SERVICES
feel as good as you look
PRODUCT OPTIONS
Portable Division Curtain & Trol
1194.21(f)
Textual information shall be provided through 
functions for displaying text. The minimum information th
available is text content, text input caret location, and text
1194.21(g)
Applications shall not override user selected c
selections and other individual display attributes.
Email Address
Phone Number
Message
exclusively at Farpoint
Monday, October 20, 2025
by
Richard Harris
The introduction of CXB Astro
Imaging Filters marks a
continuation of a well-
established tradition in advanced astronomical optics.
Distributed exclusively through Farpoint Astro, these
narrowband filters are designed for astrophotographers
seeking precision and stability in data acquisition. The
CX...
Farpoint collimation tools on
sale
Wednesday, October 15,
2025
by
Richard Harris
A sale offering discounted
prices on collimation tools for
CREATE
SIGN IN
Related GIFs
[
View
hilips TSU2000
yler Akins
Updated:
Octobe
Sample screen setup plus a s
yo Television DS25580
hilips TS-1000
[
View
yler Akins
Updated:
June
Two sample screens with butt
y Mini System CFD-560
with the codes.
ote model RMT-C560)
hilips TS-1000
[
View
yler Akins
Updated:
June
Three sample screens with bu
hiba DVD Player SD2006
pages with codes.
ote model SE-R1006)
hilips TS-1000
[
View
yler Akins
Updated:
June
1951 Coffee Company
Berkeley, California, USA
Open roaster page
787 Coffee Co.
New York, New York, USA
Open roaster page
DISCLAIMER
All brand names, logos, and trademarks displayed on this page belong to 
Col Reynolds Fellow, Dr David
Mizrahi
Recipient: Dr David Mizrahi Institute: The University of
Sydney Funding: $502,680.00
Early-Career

...

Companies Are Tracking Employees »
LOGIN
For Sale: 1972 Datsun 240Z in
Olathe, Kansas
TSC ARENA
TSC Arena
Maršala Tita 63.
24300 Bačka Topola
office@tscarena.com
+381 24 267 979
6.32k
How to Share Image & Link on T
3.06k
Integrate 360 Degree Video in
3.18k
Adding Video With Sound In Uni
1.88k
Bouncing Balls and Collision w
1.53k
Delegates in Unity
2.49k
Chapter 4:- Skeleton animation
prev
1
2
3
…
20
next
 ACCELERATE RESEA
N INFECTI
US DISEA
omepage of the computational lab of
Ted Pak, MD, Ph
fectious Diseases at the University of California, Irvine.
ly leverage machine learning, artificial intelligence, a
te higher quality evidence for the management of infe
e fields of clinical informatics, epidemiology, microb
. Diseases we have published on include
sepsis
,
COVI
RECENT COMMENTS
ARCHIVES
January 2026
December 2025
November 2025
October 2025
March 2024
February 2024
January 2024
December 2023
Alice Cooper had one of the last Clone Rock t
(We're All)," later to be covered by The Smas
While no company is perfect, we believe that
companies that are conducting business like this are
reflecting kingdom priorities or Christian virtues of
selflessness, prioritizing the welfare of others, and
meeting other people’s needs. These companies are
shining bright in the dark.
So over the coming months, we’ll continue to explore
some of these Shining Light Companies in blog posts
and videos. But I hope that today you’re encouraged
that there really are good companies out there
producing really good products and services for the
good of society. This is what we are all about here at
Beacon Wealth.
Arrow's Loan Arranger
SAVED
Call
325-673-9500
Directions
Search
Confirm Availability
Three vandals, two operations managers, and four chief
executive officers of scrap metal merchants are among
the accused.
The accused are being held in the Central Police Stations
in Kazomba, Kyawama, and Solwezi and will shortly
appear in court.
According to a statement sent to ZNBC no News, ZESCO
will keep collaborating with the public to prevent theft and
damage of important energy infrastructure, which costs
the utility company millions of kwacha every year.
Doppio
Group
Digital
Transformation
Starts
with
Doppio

_Work instructions_: Search the listing above for the string "through" and copy each line that has it.

_Answer_:
Textual information shall be provided through 
Distributed exclusively through Farpoint Astro, these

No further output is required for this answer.